Clothing and gender is just such an interesting topic, I feel like this exhibition missed an opportunity to really explore the merging and blending of masculine/feminine in fashion, and the opportunity to debunk the notion that it is a fixed set of ideas. I definitely think its possible that I wanted more out of this exhibition than it ultimately would be able to give; but I still would love to have an exhibit that actually addressed these topics in a deeper and more thematic way. FIT can have some kudos for talking about something other museums don’t, but I’m still waiting for the day when the topic of queer fashion will be addressed in a way that’s even more thought-provoking and informative.


  1. I hate gender labels for clothing. It is fabric and if I feel great wearing a plaid skirt and a push up bra or a business suit with boxer briefs what difference does it make my clothing does not need a label. The queer clothing name almost stings me as much as much as being called a drag queen. Let’s just wear clothing and not be labeled mens,womens or queer.

    • Part of me agrees with you– but I think that there is value in acknowledging the bravery and power of people have decided to visually represent themselves as outside the ‘norm.’ Queer to me is a word of solidarity, not a word of exclusion, so I would be sorry to lose it.

  2. Thank you for this well written review as well as the many valid points you articulated so eloquently. While I can’t comment much about the exhibit as I didn’t have a chance to see it, I certainly agree with you that more can be done to “debunk the notion” in real life.

  3. I haven’t had a chance to see it, and so take what I say with a grain of salt. But I have to wonder–in an exhibition on “queer history of fashion”, why was the primary focus on “clothing designed by gays”? What was their position–that being gay changes the way you design clothing? I’m not saying that isn’t or can’t be true, but is that really what they were saying? Because if it is, then they also have to establish that there is a “straight” way of designing clothing, which might be hard–it isn’t as if every gay designer only designs clothing that speaks to their own sexual preferences.
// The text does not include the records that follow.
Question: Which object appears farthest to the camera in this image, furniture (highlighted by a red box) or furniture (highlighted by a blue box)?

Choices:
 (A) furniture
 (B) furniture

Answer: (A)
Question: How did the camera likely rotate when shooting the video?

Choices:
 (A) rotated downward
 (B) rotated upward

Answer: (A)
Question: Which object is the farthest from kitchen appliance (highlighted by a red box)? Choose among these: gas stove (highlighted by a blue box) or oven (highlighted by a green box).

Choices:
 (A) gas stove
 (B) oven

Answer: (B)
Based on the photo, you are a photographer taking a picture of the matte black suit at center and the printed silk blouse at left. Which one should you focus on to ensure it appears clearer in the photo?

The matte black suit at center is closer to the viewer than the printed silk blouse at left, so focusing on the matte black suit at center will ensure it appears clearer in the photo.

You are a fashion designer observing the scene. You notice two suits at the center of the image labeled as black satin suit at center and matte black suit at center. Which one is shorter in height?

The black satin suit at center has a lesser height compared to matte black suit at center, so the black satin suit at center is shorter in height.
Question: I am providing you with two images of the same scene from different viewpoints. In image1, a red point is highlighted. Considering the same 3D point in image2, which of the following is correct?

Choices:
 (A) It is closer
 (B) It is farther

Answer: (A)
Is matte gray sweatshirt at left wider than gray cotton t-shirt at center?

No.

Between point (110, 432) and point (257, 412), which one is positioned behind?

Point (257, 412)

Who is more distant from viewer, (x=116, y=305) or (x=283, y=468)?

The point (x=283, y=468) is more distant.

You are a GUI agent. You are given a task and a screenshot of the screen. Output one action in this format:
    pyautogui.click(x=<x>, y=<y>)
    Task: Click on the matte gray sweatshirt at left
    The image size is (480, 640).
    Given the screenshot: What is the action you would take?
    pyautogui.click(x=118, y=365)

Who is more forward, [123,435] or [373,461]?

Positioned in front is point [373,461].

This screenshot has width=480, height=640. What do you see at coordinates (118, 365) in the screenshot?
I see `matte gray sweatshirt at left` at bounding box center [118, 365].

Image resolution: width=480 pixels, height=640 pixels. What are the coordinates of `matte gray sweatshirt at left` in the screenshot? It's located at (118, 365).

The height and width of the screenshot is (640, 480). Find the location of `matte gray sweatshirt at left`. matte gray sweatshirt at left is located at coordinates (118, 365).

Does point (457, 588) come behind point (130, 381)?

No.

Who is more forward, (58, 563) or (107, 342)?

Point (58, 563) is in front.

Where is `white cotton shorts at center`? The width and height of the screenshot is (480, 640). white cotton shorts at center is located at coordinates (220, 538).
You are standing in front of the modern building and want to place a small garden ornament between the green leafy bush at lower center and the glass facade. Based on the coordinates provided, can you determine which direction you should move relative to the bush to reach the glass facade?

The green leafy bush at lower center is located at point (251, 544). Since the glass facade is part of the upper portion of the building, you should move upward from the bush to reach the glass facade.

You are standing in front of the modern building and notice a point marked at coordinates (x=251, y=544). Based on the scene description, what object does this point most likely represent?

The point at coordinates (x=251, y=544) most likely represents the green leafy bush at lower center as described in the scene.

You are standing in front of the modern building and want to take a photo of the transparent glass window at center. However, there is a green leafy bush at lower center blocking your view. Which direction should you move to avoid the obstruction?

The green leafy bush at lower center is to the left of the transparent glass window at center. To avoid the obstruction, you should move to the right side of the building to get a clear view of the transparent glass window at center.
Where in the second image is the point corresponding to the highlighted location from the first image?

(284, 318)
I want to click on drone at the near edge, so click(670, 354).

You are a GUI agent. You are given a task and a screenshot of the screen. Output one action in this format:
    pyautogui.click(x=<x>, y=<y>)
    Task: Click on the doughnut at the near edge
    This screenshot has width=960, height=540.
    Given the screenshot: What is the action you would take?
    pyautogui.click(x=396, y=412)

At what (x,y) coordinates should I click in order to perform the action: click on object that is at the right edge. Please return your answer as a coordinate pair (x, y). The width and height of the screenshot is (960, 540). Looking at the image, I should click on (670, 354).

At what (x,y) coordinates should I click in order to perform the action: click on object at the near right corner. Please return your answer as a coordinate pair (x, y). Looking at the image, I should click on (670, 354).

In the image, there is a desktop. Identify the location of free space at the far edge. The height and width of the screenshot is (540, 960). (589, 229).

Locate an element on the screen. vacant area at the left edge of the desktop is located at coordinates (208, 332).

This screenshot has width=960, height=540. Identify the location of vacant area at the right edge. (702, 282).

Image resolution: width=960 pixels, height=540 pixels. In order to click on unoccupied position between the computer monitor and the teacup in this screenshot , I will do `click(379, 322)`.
Collections usually speak to a lot of things, like abstract concepts of season, color or material, or specific ones like homage to a particular artist. The exhibit would have to work hard to convince me that gays have a tendency to design to their gayness–if that makes any sense. Like, being gay means you only ever think or talk or design about being gay…or something? Or did they only include gay designers whose work specifically addressed issues of gender and sexuality?

    Tell me if I’m missing the point of why they thought they should just slap a bunch of gay designers in a room and call it a day. The idea rubs me the wrong way, just like “history of women’s art” rubs me the wrong way–this whole separation, this idea that having two XXs inherently makes you “art” differently…I get that cultural factors may create some differences, but I see it as an irresponsible and lazy way of addressing those differences to just keep on segregating them and talking about them in another room. Unless their argument is that gay designers get way less recognition than straight ones, and they are trying to pick up the slack–but frankly I would be surprised if that is actually the case. Maybe I’m wrong though.